The build got upgraded. The loaner is the same. Not sure if we're dumping in at RI but will definitely be in Ft Pierce. Likely to save some gas and put in at the city ramp. Pm me if anyone wants my cell#.


----------



## HighSide25

sounds like the plan is to go to the city boat ramp in ft. pierce

i cant give good directions for that place, but its just north of the city marina, and south of the south bridge on the west side of the river.
a little birdie told me the ocean was flat, so if anyone wants to do a little tarpon/cobe run nearshore, bring that tackle. 
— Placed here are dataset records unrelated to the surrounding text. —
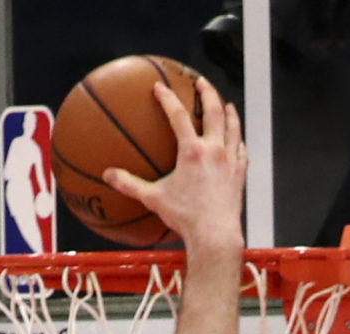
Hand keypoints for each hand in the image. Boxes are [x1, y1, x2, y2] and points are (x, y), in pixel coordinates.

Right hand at [102, 76, 246, 258]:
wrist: (215, 234)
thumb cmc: (185, 217)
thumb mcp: (154, 199)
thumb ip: (130, 184)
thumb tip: (108, 175)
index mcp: (192, 151)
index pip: (179, 116)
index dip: (167, 98)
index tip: (160, 87)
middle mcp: (214, 149)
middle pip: (214, 111)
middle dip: (207, 93)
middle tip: (200, 82)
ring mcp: (230, 160)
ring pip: (233, 127)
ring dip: (229, 112)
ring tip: (226, 104)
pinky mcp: (240, 173)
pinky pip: (241, 150)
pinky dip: (238, 140)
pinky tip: (236, 140)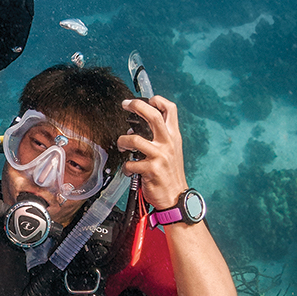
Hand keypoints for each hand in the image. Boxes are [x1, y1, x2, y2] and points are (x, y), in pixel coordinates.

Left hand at [117, 96, 189, 210]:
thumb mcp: (170, 151)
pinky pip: (130, 163)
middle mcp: (168, 143)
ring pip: (134, 140)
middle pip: (153, 116)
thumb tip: (134, 128)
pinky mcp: (151, 169)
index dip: (158, 100)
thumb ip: (158, 138)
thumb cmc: (169, 173)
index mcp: (173, 137)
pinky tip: (129, 171)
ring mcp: (160, 156)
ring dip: (122, 141)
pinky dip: (126, 167)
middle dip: (137, 106)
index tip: (146, 99)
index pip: (170, 110)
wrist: (175, 196)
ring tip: (121, 146)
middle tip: (126, 104)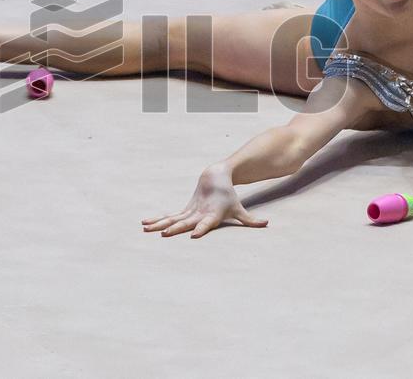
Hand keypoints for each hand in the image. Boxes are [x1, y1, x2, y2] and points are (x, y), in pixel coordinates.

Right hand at [141, 163, 268, 238]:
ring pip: (172, 219)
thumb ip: (251, 220)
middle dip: (175, 228)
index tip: (194, 234)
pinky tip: (145, 224)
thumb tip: (267, 223)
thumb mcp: (239, 209)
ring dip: (159, 224)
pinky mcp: (184, 210)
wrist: (215, 176)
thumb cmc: (228, 197)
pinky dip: (157, 220)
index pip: (206, 223)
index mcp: (211, 215)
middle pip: (185, 222)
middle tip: (164, 235)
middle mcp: (198, 213)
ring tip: (145, 229)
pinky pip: (168, 216)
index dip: (201, 228)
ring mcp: (189, 211)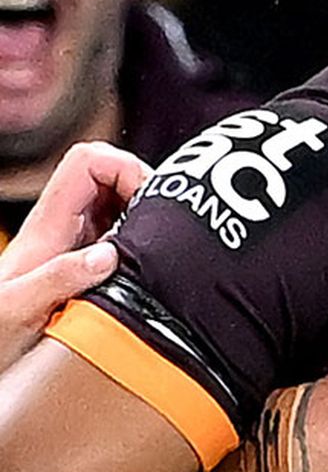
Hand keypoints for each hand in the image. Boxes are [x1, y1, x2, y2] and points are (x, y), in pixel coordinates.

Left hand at [0, 142, 148, 373]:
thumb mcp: (18, 310)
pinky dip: (145, 238)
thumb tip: (108, 255)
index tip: (148, 202)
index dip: (124, 168)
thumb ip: (60, 278)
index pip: (88, 161)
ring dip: (147, 213)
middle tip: (164, 224)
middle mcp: (63, 226)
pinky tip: (152, 265)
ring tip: (161, 244)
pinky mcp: (89, 260)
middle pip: (110, 171)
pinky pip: (124, 230)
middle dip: (145, 188)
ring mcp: (77, 241)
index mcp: (47, 225)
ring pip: (120, 199)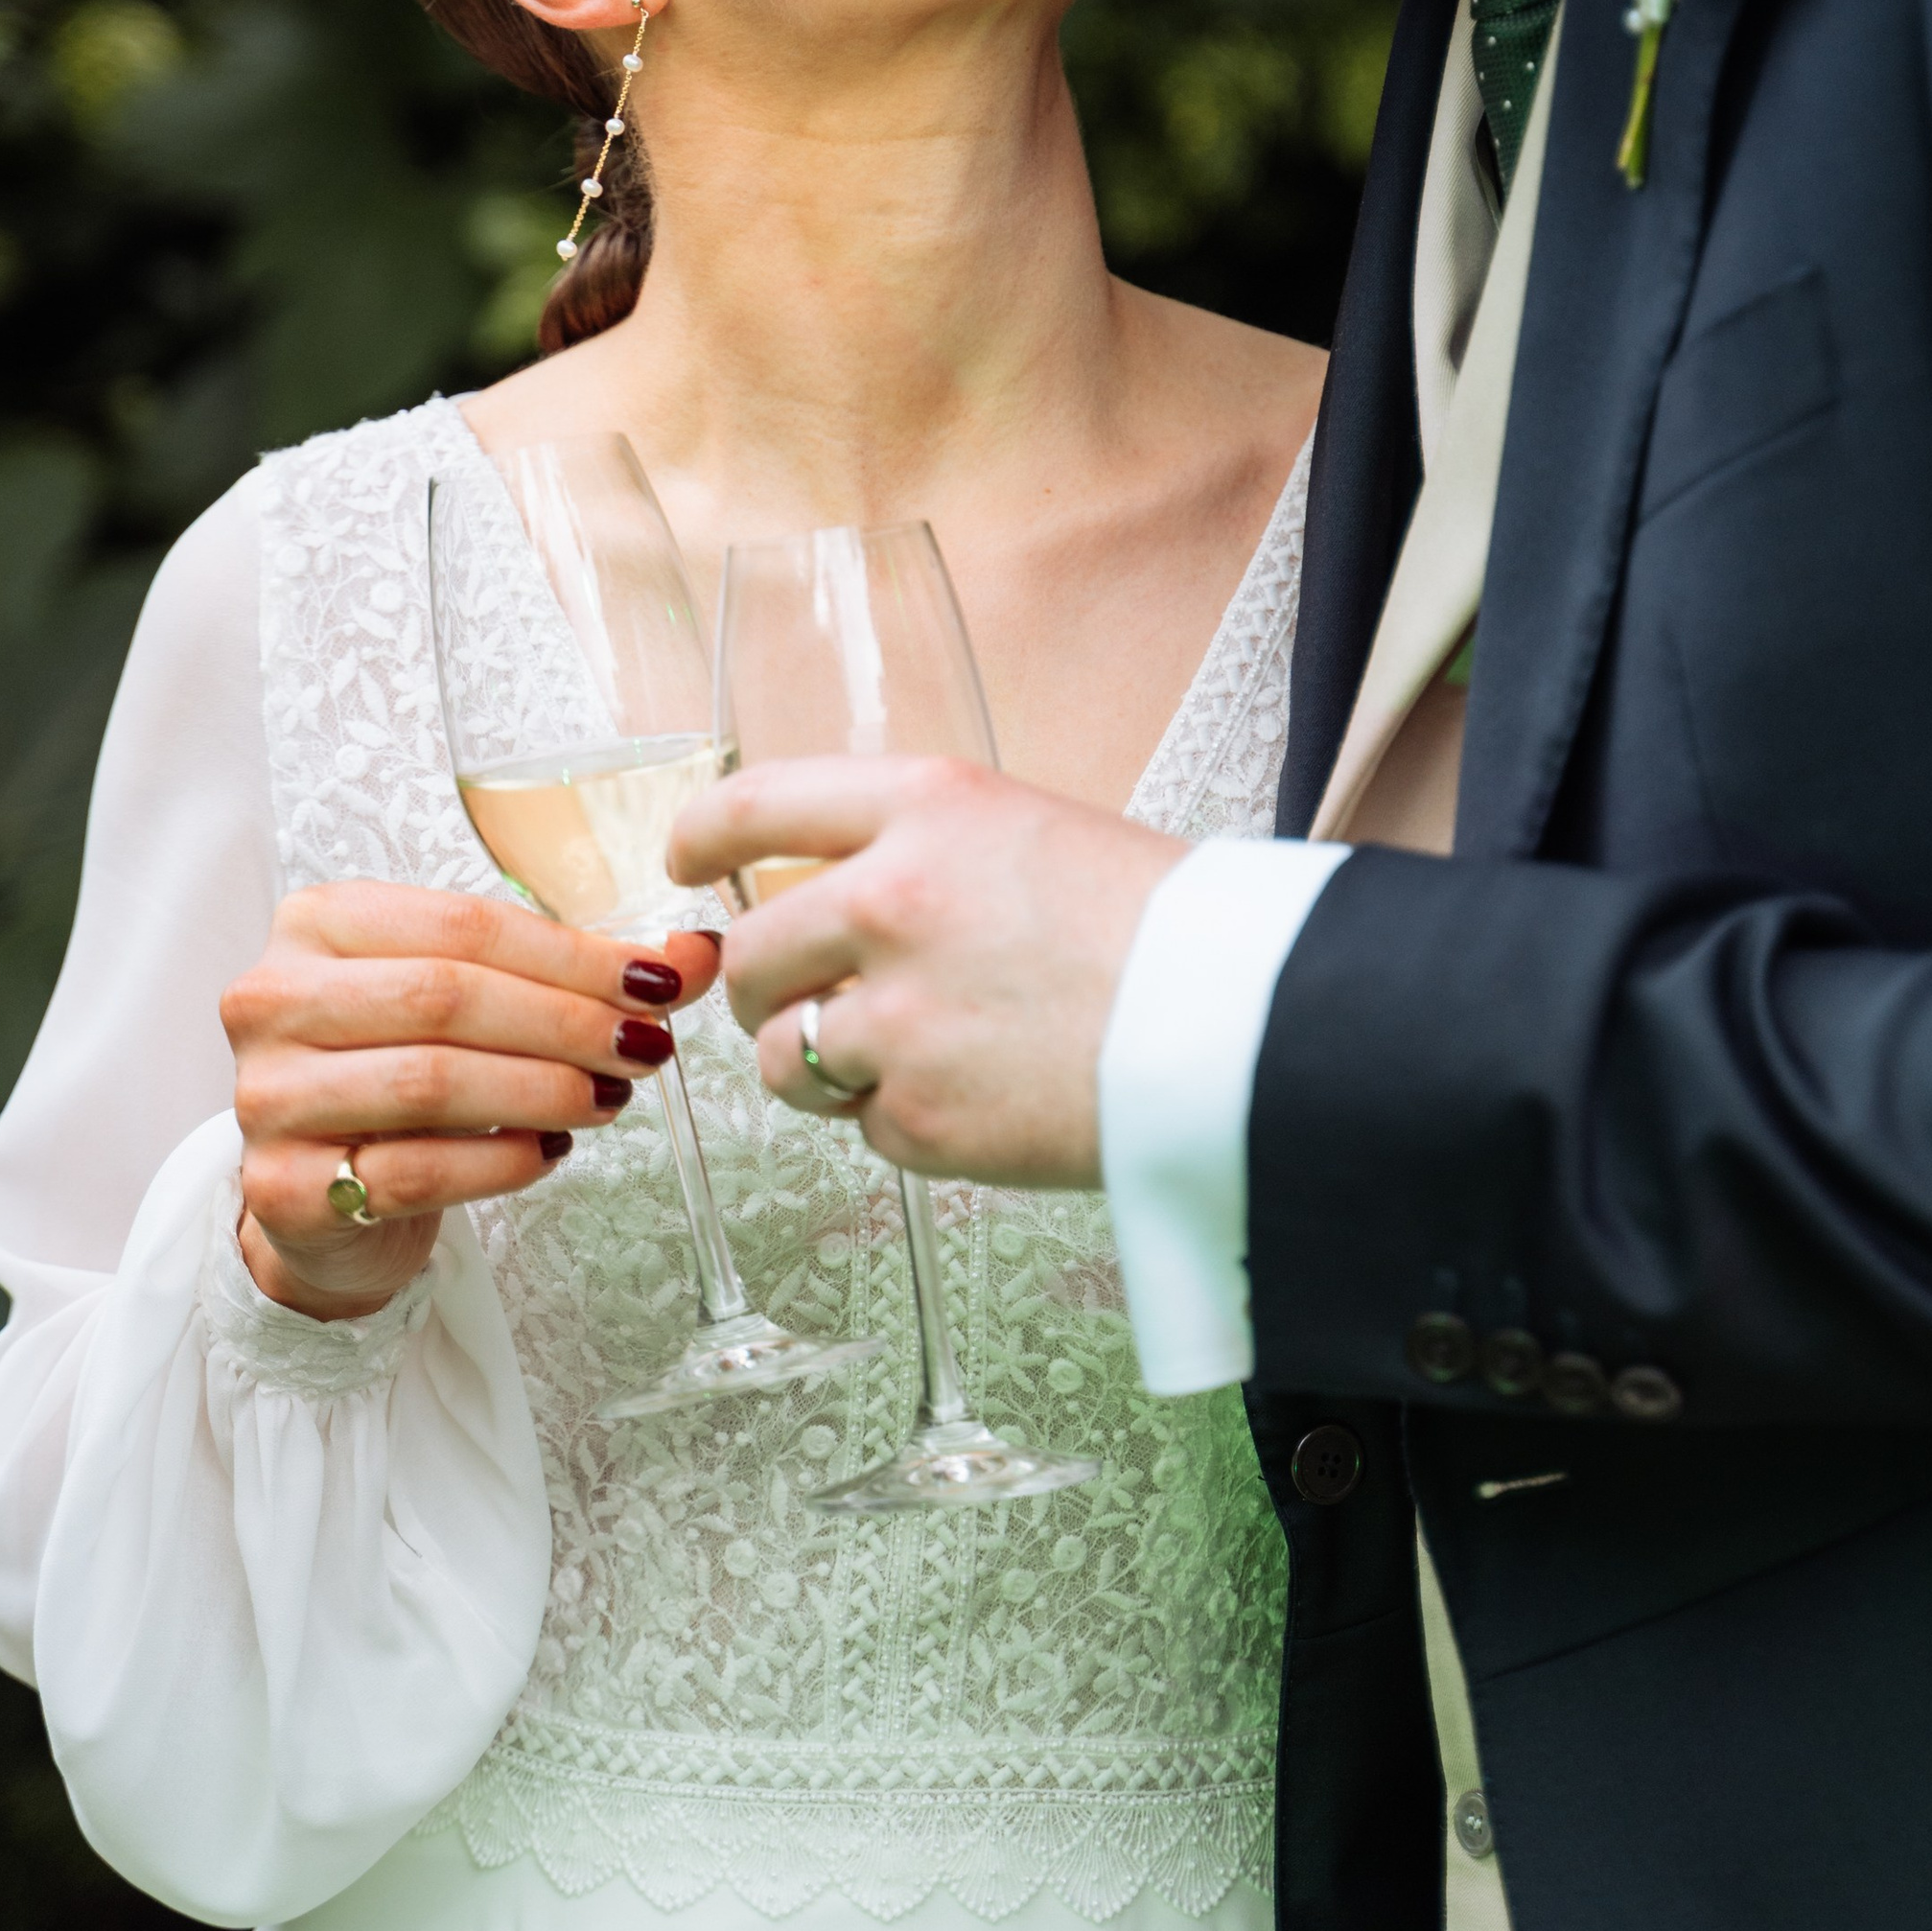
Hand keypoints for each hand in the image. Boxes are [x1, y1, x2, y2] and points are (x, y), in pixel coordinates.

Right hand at [221, 883, 720, 1318]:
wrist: (320, 1194)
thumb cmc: (403, 1072)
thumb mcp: (479, 1000)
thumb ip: (579, 972)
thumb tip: (699, 952)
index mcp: (317, 921)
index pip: (463, 925)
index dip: (572, 955)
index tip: (655, 982)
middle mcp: (273, 997)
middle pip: (445, 996)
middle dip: (565, 1022)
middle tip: (645, 1046)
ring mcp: (266, 1095)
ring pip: (429, 1081)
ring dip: (542, 1090)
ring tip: (609, 1097)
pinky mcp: (280, 1188)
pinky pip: (413, 1171)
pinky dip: (499, 1162)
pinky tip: (548, 1152)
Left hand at [668, 759, 1184, 1190]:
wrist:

call or text me if anyone wants to get ahold of me.
772.713.4727
kyle


----------



## out-cast

http://maps.google.com/maps?q=22+Fishermans+Wharf+Fort+Pierce,+FL+34950-9136&oe=utf-8&client=firefox-a&rlz=1R1GGIC_en___US361&um=1&ie=UTF-8&hq=&hnear=22+Fishermans+Wharf,+Fort+Pierce,+FL+34950&gl=us&ei=KXUmTK2wFIaKlwfvyZXDAg&sa=X&oi=geocode_result&ct=image&resnum=1&ved=0CBQQ8gEwAA


----------



## paint it black

How was it??


----------



## out-cast

Slow, but still fun. Met up with Kyle and Brian a little after sunrise. Scored a couple of decent fish. Awaiting pics from him to post a report....good stuff.


----------